:: Supplied text
Re: [Postgres-xc-general] How distribution of tables works in PGXC?

From: Michael P. <mic...@gm...> - 2013-08-07 06:39:01

Your questions are already answered, here are just some additions.

On Wed, Aug 7, 2013 at 2:56 PM, amul sul <sul...@ya...> wrote:
> 5. Not allowed Modifying distribution columns definition
This is true in 1.0, not in 1.1 and above. It is possible to change
the distribution type of a table with ALTER TABLE in the upcoming 1.1.
Syntax is the same as CREATE TABLE.
http://postgres-xc.sourceforge.net/docs/1_1_beta/sql-altertable.html

> 5bis. Modifying distribution column values
This needs tuple relocation... Don't count on that.

>
> I am not pretty clear about all those point, so need your help.
> My questions are as follow:
>
> Is distribution on table is possible in following condition ?
>         1. relation(table) has Primary key and Foreign key(REFERENCE column)
> and both are different?
In this case, you can distribute the child table on if column and
table have the same data type, and their data is located on the same
nodes such as they perfectly map. If this is not the case, you need to
replicate the parent table referenced.

>         2. If primary key is on ( col1, col2) and Foreign key is only on
> (col2) is this O.K, if PRIMARY key is used as distribution column.
If parent is distributed with col2, you could be able to enforce the
constraint evaluation to Datanodes if child is also distributed with
col2, and that the data of parent and child is located on the same
datanodes.
::::
:: Data section
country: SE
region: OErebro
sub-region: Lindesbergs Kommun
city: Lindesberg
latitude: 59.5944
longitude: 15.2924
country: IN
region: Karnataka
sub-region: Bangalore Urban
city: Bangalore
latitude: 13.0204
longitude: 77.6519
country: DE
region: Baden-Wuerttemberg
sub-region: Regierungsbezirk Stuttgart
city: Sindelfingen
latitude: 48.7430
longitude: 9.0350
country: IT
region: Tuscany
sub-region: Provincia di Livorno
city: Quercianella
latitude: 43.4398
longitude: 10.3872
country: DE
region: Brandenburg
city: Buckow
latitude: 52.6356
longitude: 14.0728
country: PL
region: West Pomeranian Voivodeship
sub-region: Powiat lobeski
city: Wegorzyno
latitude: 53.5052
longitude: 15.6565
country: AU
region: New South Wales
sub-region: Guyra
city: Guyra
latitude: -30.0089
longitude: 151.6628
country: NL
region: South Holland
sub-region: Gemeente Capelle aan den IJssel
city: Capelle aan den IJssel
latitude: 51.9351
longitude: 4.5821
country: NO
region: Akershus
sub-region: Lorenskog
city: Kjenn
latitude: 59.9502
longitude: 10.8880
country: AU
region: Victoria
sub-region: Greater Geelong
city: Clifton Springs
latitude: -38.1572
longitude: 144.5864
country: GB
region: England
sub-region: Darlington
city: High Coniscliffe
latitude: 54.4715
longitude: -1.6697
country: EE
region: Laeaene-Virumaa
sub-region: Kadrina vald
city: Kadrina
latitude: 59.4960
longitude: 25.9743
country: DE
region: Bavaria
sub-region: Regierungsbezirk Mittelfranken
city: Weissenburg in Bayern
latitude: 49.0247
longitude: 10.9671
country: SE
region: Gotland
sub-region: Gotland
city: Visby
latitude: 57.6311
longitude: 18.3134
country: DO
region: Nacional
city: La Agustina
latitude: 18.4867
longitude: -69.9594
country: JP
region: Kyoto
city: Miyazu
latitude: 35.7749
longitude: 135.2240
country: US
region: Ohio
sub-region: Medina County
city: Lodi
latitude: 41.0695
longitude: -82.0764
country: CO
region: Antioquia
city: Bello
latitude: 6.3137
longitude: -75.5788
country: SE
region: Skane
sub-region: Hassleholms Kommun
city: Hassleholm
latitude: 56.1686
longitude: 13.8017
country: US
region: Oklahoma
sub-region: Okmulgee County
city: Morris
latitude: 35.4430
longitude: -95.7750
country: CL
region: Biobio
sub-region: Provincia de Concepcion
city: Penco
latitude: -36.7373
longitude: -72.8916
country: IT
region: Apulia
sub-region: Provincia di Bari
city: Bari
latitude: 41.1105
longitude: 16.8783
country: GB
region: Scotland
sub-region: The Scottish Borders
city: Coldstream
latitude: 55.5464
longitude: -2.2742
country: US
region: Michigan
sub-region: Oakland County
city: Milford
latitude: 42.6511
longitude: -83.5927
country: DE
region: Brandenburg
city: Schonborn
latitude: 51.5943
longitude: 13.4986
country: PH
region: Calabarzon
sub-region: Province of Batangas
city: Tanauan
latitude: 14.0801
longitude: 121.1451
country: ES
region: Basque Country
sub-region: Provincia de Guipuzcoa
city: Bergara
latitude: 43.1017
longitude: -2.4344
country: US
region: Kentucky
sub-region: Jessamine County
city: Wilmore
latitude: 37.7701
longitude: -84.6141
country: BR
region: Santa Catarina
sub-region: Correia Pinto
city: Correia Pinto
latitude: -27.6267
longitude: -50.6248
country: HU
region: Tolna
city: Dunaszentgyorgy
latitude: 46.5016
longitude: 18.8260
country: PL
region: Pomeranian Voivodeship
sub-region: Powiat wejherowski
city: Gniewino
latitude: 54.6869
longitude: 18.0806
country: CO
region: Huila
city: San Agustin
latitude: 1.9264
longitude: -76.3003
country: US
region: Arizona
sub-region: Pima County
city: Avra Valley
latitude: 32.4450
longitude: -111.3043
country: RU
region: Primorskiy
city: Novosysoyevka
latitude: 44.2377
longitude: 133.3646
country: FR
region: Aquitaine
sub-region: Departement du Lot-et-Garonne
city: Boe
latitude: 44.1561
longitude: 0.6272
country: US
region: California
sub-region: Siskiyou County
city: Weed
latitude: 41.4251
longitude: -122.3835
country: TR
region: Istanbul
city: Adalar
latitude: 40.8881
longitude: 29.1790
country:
::::
### Your tasks
- 1) Answer from the Postgres-XC forum reply:
(a) With what command will the distribution type of a table be changeable in 1.1?
(b) Which other command has the same syntax for it?
(c) What does modifying distribution column values require?
- 2) Translate this sentence from the Postgres-XC forum reply into Spanish: "It is possible to change the distribution type of a table with ALTER TABLE in the upcoming 1.1."
- 3) Continue the Postgres-XC forum reply from its last sentence.
The entries play no part in the work here.

### Expected responses
- 1)
(a) ALTER TABLE
(b) CREATE TABLE
(c) Tuple relocation

- 2) Es posible cambiar el tipo de distribución de una tabla con ALTER TABLE en la próxima 1.1.

- 3)
In other cases, replicate the parent.

>         3. If relation has more than one Foreign key (on col1 and col2)
As long as the parent is distributed with one column included in the
foreign key, it is fine to distribute the child table with the same
column. Child and parent would need once again to have their data
located on the same nodes.

In case 2&3, I am wondering if XC algorithm is smart enough to allow
table creation though in those cases... Comments on that?

> I think it not possible distribute table in such condition, in this case is
> this best way to distributed by ROUND ROBIN or REPLECATE relations?
Avoid ROUND ROBIN if you want to have control on the data distributed.
-- 
Michael

Re: [Postgres-xc-general] How distribution of tables works in PGXC?

From: amul s. <sul...@ya...> - 2013-08-08 00:51:46

Dear Michael-sir

Thanks to you and Suzuki-san, Bapat-sir for their quick reply.

Here just want to clear Parent and child relation, 
Do you mean, child table which contain Foreign key and Parent table is which going to be referred. 
The following eg. PRODUCTS table will be Parent and  ORDERS table is child.

I hope, this is right,

CREATE TABLE products ( 
product_no integer PRIMARY KEY, 
name text, 
price numeric
);

CREATE TABLE orders ( 
order_id integer,
product_no integer REFERENCES products (product_no), 
quantity integer
) 

As can i see, more general way is the referred table(here products) should replicated only when we unable distribute it (using its product_no) due to other limitations, will definitely follow in such case.  

My simple understanding is, when we going to add any row in ORDERS table, we are going to look respective entry is present in PRODUCTS table.
so we need to find it using it unique key in global distribution or locally.

That's  why here we needed PRODUCTS table should distributed on its PRODUCT_NO column.
and no worry about ORDERS table distribution.

Is this right?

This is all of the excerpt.